PROBLEM> Please reproduce the records word for word, from the start of the records through the line that contains "Пластмассовые решетки".

TASK DATA>

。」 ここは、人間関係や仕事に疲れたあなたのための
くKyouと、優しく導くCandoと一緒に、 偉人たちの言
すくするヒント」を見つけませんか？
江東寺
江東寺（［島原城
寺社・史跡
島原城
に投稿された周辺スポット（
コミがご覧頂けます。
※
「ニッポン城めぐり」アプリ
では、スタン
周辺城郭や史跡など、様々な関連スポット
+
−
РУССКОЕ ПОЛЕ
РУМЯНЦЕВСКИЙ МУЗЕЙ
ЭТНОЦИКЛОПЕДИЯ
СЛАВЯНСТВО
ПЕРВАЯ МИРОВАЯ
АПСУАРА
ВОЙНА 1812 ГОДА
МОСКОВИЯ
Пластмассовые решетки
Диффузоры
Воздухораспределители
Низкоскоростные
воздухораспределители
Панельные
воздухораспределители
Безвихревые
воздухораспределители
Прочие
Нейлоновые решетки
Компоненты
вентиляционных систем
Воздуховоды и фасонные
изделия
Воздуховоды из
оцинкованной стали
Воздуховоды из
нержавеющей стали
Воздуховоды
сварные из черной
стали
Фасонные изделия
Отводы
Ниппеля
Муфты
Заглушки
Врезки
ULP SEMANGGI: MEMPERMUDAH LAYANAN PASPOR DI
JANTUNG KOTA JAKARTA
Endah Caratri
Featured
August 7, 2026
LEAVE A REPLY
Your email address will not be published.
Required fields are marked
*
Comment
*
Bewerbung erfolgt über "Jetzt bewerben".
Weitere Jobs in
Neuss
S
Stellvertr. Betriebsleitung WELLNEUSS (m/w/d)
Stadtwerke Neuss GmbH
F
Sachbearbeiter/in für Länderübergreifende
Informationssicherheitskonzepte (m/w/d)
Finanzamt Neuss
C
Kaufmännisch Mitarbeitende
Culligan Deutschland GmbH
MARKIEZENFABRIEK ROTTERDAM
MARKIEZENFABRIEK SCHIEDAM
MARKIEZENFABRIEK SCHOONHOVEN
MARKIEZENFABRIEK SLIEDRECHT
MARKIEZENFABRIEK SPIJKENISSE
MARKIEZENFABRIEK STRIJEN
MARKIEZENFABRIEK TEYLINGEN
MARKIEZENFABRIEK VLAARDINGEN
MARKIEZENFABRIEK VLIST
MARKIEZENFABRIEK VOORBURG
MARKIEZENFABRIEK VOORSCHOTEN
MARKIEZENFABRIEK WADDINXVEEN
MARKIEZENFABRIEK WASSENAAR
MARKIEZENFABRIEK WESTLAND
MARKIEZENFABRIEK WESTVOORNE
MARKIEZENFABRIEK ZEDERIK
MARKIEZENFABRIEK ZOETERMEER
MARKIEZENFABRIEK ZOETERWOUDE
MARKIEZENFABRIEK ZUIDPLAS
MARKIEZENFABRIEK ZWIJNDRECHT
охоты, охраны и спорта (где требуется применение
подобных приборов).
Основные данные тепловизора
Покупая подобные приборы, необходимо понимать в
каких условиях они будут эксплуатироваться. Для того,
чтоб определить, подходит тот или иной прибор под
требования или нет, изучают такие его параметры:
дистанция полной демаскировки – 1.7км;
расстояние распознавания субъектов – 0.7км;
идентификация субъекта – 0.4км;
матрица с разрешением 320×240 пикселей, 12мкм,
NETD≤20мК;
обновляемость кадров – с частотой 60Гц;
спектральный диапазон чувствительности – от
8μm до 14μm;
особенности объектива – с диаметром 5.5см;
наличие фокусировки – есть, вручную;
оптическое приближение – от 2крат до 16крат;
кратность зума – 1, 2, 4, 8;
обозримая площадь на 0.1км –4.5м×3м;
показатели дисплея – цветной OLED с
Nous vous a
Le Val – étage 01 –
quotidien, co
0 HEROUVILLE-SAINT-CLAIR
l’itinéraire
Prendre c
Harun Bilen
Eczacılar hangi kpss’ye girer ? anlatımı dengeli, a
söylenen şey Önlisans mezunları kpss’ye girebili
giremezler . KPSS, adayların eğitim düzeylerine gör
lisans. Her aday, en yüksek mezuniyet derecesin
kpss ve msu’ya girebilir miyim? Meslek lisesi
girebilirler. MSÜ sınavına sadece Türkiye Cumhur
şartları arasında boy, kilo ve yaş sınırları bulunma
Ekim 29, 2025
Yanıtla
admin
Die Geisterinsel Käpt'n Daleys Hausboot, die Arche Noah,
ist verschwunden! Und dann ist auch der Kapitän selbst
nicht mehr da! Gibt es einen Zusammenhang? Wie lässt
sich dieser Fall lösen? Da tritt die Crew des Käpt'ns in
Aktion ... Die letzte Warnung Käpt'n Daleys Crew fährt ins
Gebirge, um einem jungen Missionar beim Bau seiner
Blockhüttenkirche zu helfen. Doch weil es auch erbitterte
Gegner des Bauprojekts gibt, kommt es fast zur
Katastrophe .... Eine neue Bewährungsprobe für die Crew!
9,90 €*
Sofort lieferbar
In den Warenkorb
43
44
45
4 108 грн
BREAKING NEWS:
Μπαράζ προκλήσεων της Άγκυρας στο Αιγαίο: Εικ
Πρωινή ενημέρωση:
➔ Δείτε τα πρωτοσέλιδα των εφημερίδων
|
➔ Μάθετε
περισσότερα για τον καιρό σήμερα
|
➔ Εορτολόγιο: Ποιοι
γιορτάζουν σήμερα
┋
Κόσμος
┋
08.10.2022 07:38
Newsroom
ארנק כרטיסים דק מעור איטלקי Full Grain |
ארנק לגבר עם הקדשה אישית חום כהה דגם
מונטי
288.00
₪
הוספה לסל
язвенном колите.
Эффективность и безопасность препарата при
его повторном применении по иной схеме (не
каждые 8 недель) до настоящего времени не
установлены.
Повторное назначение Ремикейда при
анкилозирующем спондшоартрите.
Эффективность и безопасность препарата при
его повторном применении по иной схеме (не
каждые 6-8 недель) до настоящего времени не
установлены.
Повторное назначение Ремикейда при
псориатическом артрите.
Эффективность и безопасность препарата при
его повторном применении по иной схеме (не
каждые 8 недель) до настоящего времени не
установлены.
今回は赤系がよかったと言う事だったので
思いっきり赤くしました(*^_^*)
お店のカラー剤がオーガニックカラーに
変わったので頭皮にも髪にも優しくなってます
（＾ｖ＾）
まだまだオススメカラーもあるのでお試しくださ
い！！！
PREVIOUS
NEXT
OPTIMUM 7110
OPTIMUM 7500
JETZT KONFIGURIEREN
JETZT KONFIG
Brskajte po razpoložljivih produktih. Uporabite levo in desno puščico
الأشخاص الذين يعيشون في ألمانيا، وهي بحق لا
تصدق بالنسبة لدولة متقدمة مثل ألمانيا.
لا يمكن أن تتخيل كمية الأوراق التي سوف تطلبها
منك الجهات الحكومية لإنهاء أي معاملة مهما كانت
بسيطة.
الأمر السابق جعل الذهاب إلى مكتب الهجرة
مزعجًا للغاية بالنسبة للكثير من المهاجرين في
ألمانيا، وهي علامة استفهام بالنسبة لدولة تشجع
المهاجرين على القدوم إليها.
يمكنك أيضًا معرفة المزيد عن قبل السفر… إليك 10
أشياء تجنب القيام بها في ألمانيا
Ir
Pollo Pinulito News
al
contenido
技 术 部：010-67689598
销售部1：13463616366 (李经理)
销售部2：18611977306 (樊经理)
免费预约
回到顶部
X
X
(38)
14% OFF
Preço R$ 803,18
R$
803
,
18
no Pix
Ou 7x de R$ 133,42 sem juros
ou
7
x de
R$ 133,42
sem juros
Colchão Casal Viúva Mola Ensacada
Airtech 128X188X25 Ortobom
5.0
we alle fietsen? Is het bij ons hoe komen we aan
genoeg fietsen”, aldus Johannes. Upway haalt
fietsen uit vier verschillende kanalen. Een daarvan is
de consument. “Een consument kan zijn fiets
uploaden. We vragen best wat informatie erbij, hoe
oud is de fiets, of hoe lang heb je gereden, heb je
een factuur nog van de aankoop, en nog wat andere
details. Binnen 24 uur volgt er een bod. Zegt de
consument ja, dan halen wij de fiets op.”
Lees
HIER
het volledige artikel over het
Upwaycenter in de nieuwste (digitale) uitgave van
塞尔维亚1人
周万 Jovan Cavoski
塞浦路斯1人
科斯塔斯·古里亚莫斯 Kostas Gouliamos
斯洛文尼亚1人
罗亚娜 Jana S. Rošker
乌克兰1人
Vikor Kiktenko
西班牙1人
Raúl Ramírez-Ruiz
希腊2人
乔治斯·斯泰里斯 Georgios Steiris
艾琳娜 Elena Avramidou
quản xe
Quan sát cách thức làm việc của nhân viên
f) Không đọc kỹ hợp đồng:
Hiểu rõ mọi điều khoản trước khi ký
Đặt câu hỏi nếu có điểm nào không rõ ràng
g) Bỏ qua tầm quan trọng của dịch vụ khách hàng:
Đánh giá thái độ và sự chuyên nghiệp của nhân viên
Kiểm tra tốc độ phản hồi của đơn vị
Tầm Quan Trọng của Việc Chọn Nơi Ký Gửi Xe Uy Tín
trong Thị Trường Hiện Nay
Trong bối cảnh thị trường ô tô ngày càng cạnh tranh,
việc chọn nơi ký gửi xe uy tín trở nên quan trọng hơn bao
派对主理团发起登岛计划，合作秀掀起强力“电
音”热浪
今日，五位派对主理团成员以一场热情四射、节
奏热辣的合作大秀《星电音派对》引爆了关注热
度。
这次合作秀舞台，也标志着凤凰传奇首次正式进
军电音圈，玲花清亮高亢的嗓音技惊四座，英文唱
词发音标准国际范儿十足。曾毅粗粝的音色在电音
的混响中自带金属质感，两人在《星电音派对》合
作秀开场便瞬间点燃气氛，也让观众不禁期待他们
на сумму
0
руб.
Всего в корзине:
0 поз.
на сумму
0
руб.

EXPECTED OUTPUT>
。」 ここは、人間関係や仕事に疲れたあなたのための
くKyouと、優しく導くCandoと一緒に、 偉人たちの言
すくするヒント」を見つけませんか？
江東寺
江東寺（［島原城
寺社・史跡
島原城
に投稿された周辺スポット（
コミがご覧頂けます。
※
「ニッポン城めぐり」アプリ
では、スタン
周辺城郭や史跡など、様々な関連スポット
+
−
РУССКОЕ ПОЛЕ
РУМЯНЦЕВСКИЙ МУЗЕЙ
ЭТНОЦИКЛОПЕДИЯ
СЛАВЯНСТВО
ПЕРВАЯ МИРОВАЯ
АПСУАРА
ВОЙНА 1812 ГОДА
МОСКОВИЯ
Пластмассовые решетки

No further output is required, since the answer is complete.